Milli Güvenlik Kurulu bu sabah Çankaya Köşkü'nde, Cumhurbaşkanı Ahmet Necdet Sezer'in başkanlığında toplanıyor... MGK'nın gündeminde "sıcak gündemin bütün konuları" var.
Yani "Kürtçe eğitim... Kürtçe yayın."
Yani "Avrupa Birliği."
Yani "bölücü terör."
MGK'nın toplandığı gün hem "Milli Güvenlik Kurulu" ve hem de "sıcak gündem" konularında bazı ayrıntılar vermek istiyoruz.
ULUSAL GÜVENLİK
MGK'nın kurulmasına ilişkin 2954 sayılı yasada bir "kavramdan" bahsedilir:
"Ulusal Güvenlik Kavramı."
Kavramın içine "Anayasal düzen" de girmektedir, "bölünmez bütünlük" de, ülke çıkarlarının "iç ve dış tehditlere karşı korunması" da.
MGK, bütün bunların konuşulacağı "Anayasal bir kurul."
Ve ülkemizde, toplantı öncesinde, "toplantının gündemi ile ilgili prova yapılan" tek kurul.
"Ayrıntı" verecek olursak...
Eğer bugünkü MGK toplantısında, MGK üyelerine bir "bilgi" verilecekse...
Ki verilecek.
Bir "sunuş" yapılacaksa...
Ki yapılacak.
Bu "bir gün önceden" prova edilir.
Ki edildi.
ASKER VE AB
Bir başka ayrıntı da "askere... Askerin AB konusuna yaklaşımı" ile ilgili.
"Burada" iki konuyu birbirinden ayırmak lazım.
Bir:
Asker "kesinlikle... Ama kesinlikle AB'ye karşı değil."
Askerin penceresi "Batı'ya dönük."
İki:
Ama aynı askerin Batı'ya... Özellikle de Avrupa'ya karşı bazı "rezervleri" var.

**Verilen malzeme:**
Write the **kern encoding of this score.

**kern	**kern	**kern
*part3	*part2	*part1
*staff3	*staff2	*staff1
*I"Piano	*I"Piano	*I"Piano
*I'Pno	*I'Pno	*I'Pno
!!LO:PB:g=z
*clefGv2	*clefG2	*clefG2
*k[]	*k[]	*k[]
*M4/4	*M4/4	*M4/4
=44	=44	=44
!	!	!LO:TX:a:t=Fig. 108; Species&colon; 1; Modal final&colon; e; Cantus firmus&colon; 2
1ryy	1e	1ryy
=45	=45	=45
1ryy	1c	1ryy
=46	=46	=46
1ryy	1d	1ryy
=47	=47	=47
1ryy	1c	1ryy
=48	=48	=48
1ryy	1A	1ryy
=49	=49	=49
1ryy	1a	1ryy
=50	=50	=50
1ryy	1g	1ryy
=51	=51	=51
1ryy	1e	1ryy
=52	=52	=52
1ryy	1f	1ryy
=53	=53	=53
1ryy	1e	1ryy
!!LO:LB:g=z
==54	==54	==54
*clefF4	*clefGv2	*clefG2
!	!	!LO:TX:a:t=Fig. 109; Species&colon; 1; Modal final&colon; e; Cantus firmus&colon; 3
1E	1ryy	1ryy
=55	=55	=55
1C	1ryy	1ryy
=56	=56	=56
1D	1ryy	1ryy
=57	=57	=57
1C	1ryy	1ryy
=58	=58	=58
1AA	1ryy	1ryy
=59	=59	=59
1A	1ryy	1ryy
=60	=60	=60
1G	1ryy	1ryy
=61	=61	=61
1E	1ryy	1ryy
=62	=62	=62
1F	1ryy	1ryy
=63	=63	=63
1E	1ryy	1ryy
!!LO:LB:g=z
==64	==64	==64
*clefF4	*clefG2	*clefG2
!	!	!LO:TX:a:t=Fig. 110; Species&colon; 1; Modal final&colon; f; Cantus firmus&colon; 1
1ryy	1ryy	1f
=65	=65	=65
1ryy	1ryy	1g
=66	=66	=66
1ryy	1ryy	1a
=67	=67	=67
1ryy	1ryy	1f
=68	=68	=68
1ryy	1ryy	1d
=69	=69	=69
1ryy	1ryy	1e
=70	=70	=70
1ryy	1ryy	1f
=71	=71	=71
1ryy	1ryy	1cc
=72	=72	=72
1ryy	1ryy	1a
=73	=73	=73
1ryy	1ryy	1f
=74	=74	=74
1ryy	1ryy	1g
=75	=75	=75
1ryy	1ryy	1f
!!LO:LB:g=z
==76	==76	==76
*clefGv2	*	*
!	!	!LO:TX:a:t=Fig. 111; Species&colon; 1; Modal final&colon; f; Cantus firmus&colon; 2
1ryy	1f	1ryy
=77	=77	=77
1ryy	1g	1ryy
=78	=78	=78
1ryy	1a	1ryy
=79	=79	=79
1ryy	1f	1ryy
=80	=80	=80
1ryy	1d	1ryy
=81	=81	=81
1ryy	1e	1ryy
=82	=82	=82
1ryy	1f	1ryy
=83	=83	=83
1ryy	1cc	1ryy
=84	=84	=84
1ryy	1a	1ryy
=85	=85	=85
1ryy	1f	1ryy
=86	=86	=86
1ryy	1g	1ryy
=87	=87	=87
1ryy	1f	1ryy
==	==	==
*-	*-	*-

==

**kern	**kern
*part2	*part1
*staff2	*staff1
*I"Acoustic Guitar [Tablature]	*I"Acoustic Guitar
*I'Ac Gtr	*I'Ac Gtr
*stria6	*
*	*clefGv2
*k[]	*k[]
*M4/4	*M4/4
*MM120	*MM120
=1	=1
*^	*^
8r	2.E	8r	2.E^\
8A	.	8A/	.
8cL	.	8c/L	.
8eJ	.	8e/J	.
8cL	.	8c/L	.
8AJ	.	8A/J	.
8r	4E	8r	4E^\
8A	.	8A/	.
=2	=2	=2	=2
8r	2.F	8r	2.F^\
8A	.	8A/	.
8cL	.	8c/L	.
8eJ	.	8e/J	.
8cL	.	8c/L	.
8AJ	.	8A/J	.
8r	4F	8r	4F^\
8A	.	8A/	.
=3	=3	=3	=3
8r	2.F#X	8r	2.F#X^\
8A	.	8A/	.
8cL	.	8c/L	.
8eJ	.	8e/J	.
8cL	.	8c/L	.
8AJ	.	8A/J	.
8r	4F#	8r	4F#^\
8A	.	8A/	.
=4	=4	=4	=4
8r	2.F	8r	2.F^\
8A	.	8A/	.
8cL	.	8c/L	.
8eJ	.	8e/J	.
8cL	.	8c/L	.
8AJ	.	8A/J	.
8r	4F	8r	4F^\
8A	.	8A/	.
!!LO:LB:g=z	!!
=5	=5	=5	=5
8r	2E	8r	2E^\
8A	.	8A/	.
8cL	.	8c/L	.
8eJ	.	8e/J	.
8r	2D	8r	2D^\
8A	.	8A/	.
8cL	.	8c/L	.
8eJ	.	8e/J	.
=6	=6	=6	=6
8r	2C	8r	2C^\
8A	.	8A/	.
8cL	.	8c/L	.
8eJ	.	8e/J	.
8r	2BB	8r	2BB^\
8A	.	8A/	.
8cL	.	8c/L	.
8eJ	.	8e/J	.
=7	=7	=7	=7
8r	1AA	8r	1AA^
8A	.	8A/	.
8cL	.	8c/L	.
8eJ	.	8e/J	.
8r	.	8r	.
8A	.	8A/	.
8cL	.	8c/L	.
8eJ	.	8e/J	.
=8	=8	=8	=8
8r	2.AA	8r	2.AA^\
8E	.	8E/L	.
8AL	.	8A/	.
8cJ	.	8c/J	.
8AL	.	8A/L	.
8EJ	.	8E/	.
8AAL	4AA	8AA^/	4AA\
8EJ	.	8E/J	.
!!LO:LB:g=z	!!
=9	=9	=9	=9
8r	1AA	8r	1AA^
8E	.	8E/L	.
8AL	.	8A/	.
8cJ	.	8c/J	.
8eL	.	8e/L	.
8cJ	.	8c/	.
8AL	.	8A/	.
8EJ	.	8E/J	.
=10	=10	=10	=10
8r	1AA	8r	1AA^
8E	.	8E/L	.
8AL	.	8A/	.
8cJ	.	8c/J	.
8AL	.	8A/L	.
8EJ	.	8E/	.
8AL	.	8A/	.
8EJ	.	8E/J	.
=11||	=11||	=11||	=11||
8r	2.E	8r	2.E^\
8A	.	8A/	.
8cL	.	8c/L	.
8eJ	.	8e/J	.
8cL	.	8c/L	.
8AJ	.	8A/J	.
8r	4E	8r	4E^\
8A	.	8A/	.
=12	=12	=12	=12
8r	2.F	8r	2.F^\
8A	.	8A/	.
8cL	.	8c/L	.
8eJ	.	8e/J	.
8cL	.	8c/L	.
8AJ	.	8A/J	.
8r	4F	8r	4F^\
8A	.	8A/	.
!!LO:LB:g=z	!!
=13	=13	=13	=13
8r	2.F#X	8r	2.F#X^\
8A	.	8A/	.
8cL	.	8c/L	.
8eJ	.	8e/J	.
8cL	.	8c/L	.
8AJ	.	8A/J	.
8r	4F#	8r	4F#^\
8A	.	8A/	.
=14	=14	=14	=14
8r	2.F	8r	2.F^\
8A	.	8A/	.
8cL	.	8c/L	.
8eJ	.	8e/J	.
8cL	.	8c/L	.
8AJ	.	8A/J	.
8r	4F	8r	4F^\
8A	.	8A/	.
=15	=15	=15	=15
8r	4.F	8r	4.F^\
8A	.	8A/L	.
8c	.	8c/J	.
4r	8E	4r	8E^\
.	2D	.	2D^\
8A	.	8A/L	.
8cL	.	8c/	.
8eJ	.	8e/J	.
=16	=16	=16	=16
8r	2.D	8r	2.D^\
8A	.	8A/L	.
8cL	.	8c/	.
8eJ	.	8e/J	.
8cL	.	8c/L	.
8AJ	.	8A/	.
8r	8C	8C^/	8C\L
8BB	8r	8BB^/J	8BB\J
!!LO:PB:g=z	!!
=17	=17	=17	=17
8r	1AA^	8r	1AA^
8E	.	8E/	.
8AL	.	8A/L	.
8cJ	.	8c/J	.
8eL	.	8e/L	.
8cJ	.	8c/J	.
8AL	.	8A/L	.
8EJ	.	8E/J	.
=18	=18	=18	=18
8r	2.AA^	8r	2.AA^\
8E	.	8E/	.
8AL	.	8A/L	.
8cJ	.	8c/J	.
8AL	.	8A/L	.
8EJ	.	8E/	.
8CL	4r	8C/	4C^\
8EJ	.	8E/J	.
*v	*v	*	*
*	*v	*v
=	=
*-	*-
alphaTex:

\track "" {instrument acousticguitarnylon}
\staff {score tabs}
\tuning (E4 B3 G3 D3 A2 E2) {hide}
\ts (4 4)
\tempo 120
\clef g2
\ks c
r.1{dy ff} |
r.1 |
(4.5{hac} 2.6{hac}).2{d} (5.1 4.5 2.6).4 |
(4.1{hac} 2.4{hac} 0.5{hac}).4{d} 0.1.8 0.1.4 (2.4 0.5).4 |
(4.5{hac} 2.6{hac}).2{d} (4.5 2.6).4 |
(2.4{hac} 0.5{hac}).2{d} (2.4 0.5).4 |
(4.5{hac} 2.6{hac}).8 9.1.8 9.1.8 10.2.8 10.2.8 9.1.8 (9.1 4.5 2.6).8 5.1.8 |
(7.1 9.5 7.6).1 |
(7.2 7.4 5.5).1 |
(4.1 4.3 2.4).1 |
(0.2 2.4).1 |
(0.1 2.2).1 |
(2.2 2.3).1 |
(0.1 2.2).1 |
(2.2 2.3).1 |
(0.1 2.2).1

==

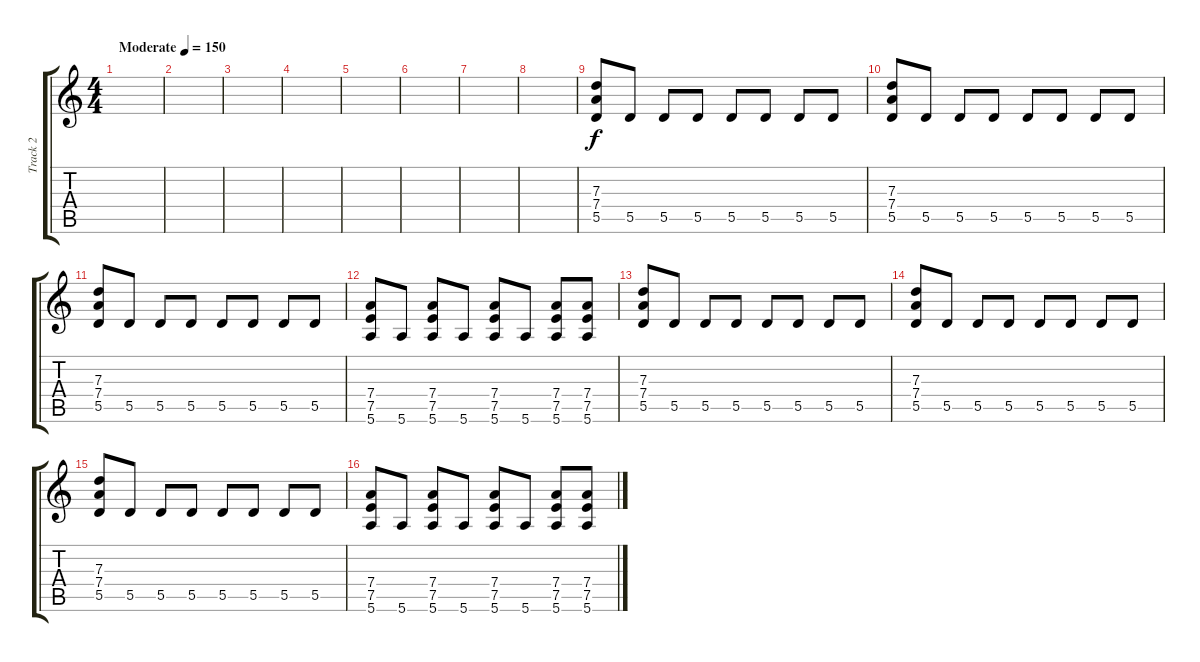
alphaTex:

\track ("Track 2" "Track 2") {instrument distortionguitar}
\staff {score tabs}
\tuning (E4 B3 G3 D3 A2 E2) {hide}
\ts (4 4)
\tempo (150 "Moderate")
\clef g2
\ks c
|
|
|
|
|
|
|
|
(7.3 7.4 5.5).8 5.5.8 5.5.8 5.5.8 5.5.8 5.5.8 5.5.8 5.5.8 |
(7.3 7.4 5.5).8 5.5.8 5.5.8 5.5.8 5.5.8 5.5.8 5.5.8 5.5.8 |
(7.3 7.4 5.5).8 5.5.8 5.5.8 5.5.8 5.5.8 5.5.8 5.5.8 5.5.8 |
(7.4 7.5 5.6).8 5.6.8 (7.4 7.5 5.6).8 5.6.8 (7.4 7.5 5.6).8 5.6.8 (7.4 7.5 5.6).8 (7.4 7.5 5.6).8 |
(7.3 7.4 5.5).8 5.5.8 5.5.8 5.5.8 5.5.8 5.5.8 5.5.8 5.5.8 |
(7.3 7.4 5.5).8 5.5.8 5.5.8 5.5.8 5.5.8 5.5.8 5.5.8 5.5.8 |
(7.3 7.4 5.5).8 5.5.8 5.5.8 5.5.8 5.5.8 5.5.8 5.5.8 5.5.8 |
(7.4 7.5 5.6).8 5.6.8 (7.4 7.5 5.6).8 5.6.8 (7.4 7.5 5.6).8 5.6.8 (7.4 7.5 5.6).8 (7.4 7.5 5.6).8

**Görev tanımı:**
Milli Güvenlik Kurulu toplantısını anlatan metne göre aşağıdaki soruları kısaca yanıtlayın.
(a) Kurul bu sabah nerede ve kimin başkanlığında toplanıyor?
(b) MGK'nın kurulmasına ilişkin yasanın sayısı nedir?
(c) Toplantıda yapılacak sunuş ne zaman prova edilir?

**Alıştırma çıktısı:**
(a) Çankaya Köşkü'nde, Cumhurbaşkanı Ahmet Necdet Sezer'in başkanlığında.
(b) 2954.
(c) Bir gün önceden.